Published: Oct. 28, 1985
Publisher: Houghton Mifflin
Pages: 32
Genre: Children ages 2 on up
Review: ebook
Buy Links: Amazon, Amazon.uk
The Polar Express is a treasured holiday tradition. This lavish gift set includes a CD audio recording read by Liam Neeson, a keepsake "All Aboard" ornament, and a note from author Chris Van Allsburg.
Awarded the prestigious Caldecott Medal in 1986, The Polar Express has sold more than 7 million copies, become a classic holiday movie, and been translated into stage productions that take place across the United States during the holiday season.
When I saw I could borrow this book on prime I jumped at the chance. I figured this would be a great read to read at Christmas time. I read this book to A though I didn't read it too K only because the words were small and I didn't feel like squinting my eyes yet again to try to read it. That is the only reason I am giving it a 4 star because the font is small.
Overall a great Christmas book to read as it gets you ready with the Christmas Spirit.
We follow a little boy who gets woken up on Christmas Eve to see Santa at the North Pole alone with other children. While there one of them gets to pick the first present of Christmas. What is picked is pretty neat. The bell symbolizes a lot in my opinion. You don't have to see to believe which I think is a great message.
After reading the ebook I decided to go out and purchase the book which I will read too both of my children on Christmas Eve night after we watch the movie. This is a really great book with wonderful illustrations done.
Chris was born in Grand Rapids, Michigan on June 18, 1949, the second child of Doris Christiansen Van Allsburg and Richard Van Allsburg. His sister Karen was born in 1947.

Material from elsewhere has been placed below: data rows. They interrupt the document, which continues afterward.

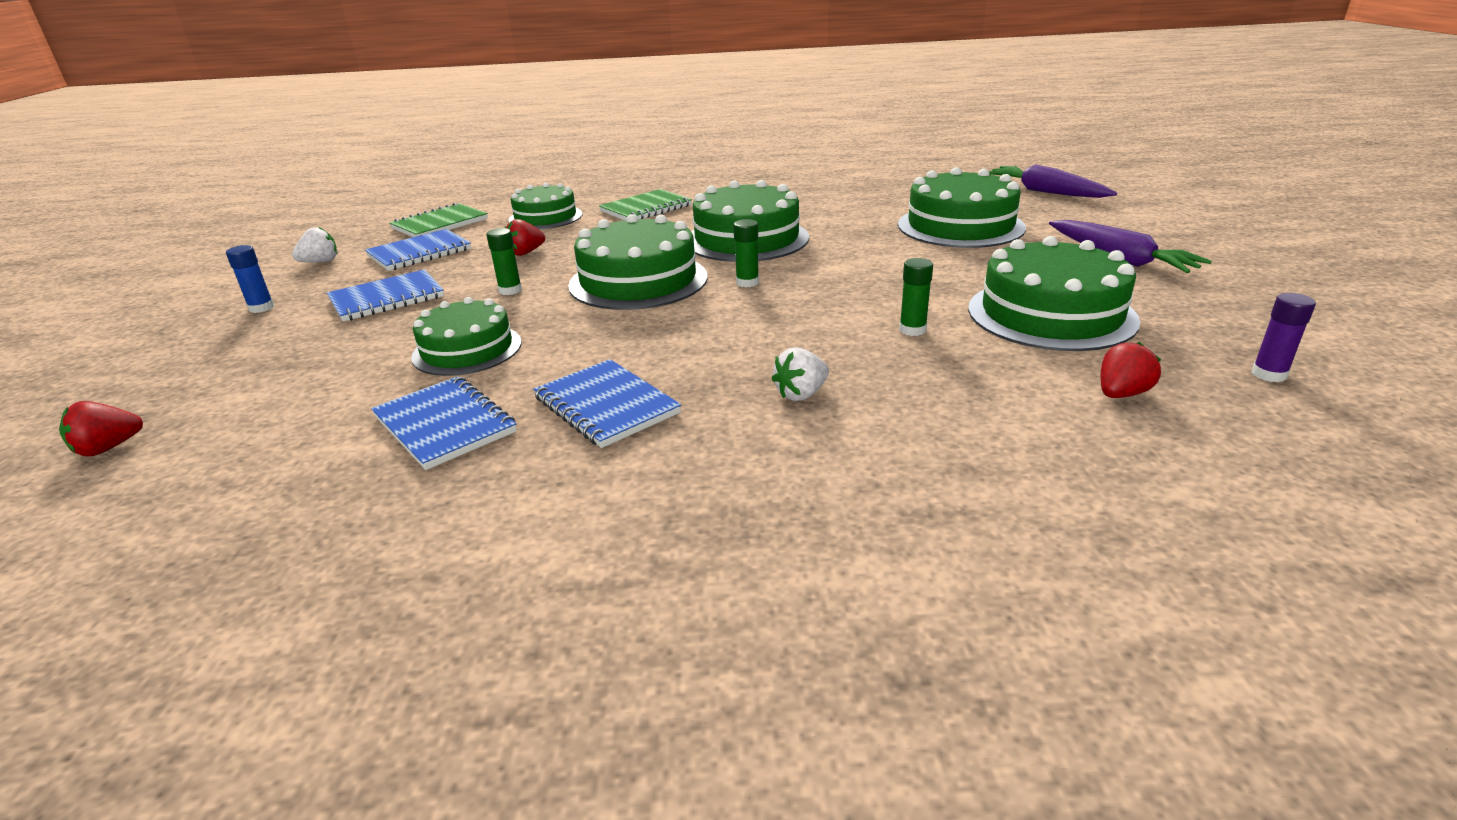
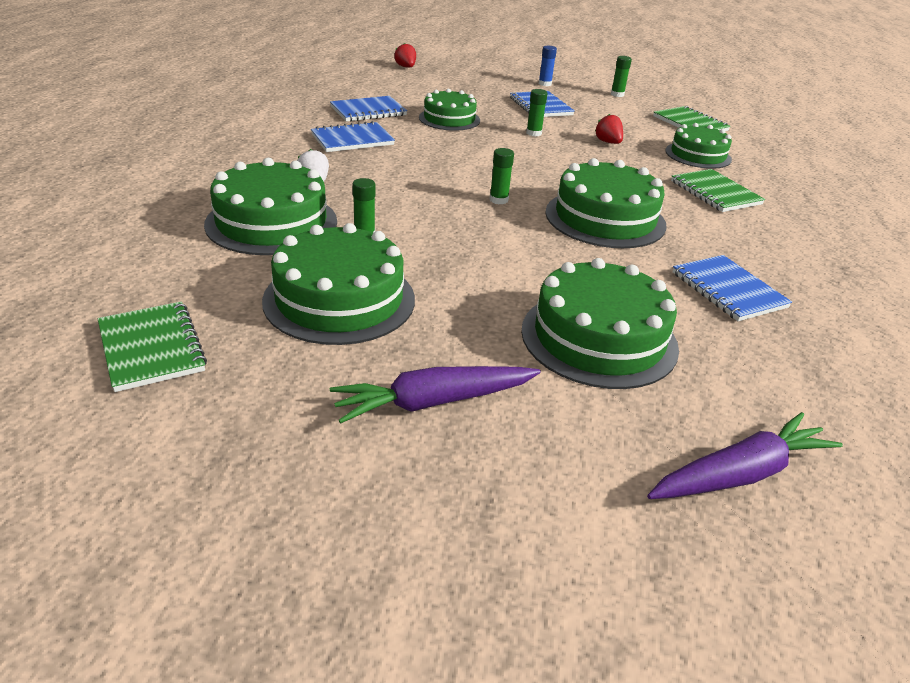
camera: 100 degrees right, 5 degrees up
(321, 262) = (617, 94): white strawberry -> green glue stick
(419, 253) = (623, 116): blue notebook -> blue notebook (728, 290)
(638, 281) = (527, 167): green cake -> green cake (272, 222)
(1121, 394) = (203, 274): red strawberry -> none
(1269, 374) = (151, 348): purple glue stick -> green notebook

Chris’s paternal grandfather, Peter, owned and operated a creamery, a place where milk was turned into butter, cream, cottage cheese, and ice cream. It was named East End Creamery and after they bottled the milk (and made the other products) they delivered it to homes all around Grand Rapids in yellow and blue trucks.
When Chris was born, his family lived in an old farm house next door to the large brick creamery building. It was a very old house that, like the little house in Virginia Lee Burton’s story, had once looked over farmland. But by 1949, the house was surrounded by buildings and other houses. Chris’s father ran the dairy with Chris’s three uncles after his grandfather Peter retired.
When Chris was three years old, his family moved to a new house at the edge of Grand Rapids that was part of a development; a kind of planned neighborhood, that was still being built.
There remained many open fields and streams and ponds where a boy could catch minnows and frogs, or see a firefly at night. It was about a mile and a half to Breton Downs School, which Chris walked to every day and attended until 6th grade, when the Van Allsburg family moved again.
The next house they lived in was an old brick Tudor Style house in East Grand Rapids. It was a street that looked like the street on the cover of The Polar Express. The houses were all set back the same distance from the street. Between the street and the sidewalk grew enormous Elm trees whose branches reached up and touched the branches of the trees on the other side of the street. Chris moved to this street with his mom, dad, sister, and two Siamese cats. One named Fafner and the other name Eloise.
Chris went to junior and senior high school in East Grand Rapids. He didn’t take art classes during this time. His interests and talents seemed to be more in the area of math and science.